MARÍA ANTONIETA SEGOVIA

Ocho nuevas estructuras dan la bienvenida a los visitantes apenas aterrizan en el Gran Roque, la única isla habitada del Parque Nacional Archipiélago Los Roques. Las llamativas construcciones, ubicadas a un lado de la pista de aterrizaje, son proyectos privados y de lujo, aún en desarrollo, marcados por la controversia desde su inicio.

Las edificaciones, diseñadas con dos pisos y medidas superiores a las dimensiones permitidas en el Plan de Ordenamiento de Los Roques, cuentan con la venia del Instituto Nacional de Parques y del Ministerio de Turismo, y representan una violación evidente de la normativa ambiental que protege a este Parque Nacional.

Las obras, ya adelantadas, cortaron y destruyeron manglares para construir los puertos privados que dan acceso a estos inmuebles. Al estar ubicados en la cabecera noreste de la pista de aterrizaje, un terreno prohibido y peligroso que fue irrespetado, los selectos propietarios tienen el privilegio de estar en una especie de club cerrado al que solo se puede llegar por vía marítima.

Entre los inquilinos privilegiados se encuentra Anselmo Orlando Alvarado, padre de Orlando Alvarado, vicepresidente de finanzas de Derwick Associates, empresa conocida por estar implicada en hechos de corrupción. En el módulo contiguo, los hermanos Tadeo y Bernardo Arosio Hobaica desarrollan el proyecto de una posada que cuenta con una concesión para operar en la isla, otorgada por el Ministerio de Turismo.

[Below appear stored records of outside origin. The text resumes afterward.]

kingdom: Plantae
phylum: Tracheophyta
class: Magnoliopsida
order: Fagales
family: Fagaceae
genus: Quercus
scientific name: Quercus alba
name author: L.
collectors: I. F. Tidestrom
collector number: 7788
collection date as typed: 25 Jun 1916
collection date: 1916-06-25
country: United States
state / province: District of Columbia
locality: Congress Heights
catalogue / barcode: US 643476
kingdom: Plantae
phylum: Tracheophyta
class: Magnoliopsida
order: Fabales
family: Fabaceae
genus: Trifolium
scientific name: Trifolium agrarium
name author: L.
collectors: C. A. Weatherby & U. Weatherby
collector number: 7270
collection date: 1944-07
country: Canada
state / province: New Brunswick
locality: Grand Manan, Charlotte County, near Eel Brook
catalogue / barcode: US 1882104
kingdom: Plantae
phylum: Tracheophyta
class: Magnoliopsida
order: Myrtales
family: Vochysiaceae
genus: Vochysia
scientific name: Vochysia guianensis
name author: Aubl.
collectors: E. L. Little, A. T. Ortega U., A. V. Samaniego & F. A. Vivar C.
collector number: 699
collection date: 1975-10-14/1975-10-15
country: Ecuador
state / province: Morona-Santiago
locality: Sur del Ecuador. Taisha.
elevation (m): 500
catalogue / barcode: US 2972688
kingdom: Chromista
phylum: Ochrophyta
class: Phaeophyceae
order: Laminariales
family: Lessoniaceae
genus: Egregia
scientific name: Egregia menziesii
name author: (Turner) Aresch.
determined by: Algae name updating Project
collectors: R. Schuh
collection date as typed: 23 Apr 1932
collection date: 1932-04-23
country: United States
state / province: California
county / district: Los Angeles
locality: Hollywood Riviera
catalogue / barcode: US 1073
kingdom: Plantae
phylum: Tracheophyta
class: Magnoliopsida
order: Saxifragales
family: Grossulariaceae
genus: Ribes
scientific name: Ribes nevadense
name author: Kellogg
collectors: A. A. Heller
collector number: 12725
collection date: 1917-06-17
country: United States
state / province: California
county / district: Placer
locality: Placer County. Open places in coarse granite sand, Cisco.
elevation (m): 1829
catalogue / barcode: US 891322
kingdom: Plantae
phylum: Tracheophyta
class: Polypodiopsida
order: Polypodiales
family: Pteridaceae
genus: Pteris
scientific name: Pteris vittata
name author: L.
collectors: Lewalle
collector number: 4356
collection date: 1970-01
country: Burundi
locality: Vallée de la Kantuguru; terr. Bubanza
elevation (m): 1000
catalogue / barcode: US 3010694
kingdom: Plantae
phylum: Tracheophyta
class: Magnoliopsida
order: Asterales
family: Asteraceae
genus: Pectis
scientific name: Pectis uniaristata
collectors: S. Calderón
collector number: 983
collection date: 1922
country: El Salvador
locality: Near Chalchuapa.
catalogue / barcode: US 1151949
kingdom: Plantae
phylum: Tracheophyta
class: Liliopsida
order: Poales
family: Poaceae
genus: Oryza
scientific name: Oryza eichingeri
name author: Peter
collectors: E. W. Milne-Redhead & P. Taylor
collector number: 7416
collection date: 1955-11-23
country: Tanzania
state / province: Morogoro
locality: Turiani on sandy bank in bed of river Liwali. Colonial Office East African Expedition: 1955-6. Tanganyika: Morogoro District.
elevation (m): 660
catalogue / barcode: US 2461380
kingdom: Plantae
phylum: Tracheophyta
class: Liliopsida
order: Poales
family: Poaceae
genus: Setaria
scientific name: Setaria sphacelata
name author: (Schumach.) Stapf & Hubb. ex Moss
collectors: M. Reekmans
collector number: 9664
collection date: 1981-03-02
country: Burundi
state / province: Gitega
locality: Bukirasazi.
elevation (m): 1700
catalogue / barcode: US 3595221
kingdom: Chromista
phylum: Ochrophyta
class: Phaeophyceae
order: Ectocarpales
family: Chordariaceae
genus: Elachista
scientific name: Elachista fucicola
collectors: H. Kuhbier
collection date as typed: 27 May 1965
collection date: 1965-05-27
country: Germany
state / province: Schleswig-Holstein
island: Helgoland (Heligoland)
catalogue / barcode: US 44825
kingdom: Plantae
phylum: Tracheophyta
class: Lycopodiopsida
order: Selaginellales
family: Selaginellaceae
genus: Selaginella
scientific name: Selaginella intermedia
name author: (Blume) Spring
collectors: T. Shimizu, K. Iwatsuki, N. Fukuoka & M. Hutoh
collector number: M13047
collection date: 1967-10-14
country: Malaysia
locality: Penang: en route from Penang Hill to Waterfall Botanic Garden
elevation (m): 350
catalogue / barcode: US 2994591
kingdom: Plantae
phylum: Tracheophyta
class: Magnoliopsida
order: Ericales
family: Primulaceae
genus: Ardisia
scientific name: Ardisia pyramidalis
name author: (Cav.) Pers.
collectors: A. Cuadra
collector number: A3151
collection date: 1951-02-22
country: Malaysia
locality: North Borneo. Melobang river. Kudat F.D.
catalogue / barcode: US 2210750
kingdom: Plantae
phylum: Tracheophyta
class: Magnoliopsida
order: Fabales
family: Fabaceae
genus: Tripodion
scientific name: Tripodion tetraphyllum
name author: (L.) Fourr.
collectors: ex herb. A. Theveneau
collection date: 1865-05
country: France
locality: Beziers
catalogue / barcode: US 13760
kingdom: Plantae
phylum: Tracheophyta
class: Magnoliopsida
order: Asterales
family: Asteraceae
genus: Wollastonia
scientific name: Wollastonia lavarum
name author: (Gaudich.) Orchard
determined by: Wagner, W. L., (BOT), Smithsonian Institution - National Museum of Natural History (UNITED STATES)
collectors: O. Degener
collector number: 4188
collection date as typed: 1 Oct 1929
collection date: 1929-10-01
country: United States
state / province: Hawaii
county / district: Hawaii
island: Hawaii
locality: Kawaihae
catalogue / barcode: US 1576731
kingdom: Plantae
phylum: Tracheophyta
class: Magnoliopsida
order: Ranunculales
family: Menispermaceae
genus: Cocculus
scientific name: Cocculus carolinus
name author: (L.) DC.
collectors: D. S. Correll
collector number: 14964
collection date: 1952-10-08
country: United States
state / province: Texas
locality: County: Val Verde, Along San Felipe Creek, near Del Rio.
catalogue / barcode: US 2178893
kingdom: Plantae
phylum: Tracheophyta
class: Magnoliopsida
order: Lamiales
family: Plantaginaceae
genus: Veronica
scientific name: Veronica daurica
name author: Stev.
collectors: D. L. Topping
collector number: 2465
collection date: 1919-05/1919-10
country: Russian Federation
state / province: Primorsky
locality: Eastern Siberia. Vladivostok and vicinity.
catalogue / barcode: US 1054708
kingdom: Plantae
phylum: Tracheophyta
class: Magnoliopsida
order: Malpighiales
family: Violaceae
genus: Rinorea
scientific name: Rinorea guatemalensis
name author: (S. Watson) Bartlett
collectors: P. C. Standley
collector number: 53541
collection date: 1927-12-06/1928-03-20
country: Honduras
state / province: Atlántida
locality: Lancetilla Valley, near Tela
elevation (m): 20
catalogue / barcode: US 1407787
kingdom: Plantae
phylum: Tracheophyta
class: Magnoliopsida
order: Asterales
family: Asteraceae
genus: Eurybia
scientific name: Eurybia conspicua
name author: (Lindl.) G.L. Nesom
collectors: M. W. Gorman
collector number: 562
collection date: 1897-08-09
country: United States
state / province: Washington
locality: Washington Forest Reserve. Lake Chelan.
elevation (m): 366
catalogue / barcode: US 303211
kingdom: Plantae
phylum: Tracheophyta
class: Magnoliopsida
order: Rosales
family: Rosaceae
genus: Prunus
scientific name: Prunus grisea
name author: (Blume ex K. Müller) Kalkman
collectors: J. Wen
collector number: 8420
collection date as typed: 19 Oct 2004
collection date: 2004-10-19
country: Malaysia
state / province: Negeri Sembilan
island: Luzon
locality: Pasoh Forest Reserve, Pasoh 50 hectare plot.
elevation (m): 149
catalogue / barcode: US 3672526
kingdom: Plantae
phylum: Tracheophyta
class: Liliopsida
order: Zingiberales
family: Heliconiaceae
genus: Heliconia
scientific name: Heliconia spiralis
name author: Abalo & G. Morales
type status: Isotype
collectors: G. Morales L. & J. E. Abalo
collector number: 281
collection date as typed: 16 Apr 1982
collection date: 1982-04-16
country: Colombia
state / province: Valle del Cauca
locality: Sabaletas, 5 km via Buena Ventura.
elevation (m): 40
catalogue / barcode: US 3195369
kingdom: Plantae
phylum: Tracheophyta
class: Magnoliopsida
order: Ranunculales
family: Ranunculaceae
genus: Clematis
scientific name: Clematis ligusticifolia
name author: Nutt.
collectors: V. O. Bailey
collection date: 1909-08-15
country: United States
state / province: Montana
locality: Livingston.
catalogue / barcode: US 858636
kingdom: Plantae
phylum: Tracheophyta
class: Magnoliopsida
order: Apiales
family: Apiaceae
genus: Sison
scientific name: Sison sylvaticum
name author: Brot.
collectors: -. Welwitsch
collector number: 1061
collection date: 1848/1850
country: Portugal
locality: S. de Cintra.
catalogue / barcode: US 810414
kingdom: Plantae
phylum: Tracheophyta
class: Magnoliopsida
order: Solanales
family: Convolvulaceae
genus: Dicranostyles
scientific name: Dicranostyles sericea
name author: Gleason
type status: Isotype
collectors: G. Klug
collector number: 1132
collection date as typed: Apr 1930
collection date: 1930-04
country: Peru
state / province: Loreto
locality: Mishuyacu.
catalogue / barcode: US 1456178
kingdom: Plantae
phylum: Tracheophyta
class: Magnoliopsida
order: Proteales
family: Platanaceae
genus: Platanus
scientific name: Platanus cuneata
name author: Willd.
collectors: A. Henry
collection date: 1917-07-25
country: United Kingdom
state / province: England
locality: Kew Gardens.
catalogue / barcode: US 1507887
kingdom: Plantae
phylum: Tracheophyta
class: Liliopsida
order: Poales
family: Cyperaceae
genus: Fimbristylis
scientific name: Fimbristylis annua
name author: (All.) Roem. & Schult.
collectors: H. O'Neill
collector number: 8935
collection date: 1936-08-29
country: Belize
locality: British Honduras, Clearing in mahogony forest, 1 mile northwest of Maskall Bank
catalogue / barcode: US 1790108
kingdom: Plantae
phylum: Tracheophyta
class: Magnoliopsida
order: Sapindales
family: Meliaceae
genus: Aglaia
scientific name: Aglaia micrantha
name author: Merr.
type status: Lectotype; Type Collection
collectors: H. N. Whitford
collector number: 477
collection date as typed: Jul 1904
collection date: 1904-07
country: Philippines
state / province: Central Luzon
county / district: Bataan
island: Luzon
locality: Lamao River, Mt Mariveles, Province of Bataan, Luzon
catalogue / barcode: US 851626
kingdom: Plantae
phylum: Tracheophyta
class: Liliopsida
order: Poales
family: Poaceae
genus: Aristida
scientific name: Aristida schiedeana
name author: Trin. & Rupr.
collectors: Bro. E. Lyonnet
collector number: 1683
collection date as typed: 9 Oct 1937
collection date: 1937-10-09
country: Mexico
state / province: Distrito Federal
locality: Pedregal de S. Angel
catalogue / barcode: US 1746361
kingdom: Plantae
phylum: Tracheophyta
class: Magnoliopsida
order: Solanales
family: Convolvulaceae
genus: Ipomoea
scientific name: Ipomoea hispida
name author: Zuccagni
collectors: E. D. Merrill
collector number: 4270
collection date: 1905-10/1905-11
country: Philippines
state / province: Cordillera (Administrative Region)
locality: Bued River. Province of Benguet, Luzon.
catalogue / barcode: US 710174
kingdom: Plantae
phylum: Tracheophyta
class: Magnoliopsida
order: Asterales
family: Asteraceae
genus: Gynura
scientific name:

Al otro extremo de la pista de aterrizaje en el Gran Roque, otro vecino disfruta del primer y único módulo concluido. Se trata del empresario Julio Luis Borges Riquezes, amante del windsurf y miembro de la junta directiva del canal de televisión Televen.

Mientras los pobladores del Gran Roque lidian con fallas en servicios públicos, las nuevas propiedades de lujo que se levantan en la isla contarán con plantas eléctricas privadas y con acceso ilimitado a agua dulce a través de plantas desalinizadoras particulares.

En Los Roques, la ofensiva gubernamental para captar recursos se cristalizó en 2019, cuando el Min-Turismo celebró una mesa de negocios con empresarios, a quienes invitó a "invertir en la construcción y operación de alojamientos turísticos de alto nivel".

Desde entonces no solo proliferaron estas construcciones privadas sino también la aprobación de proyectos de lujo que amenazan al frágil ecosistema, entre ellos está un complejo de bungalós (28 unidades) en el cayo Francisquí y una posada boutique cinco estrellas en el cayo Crasquí.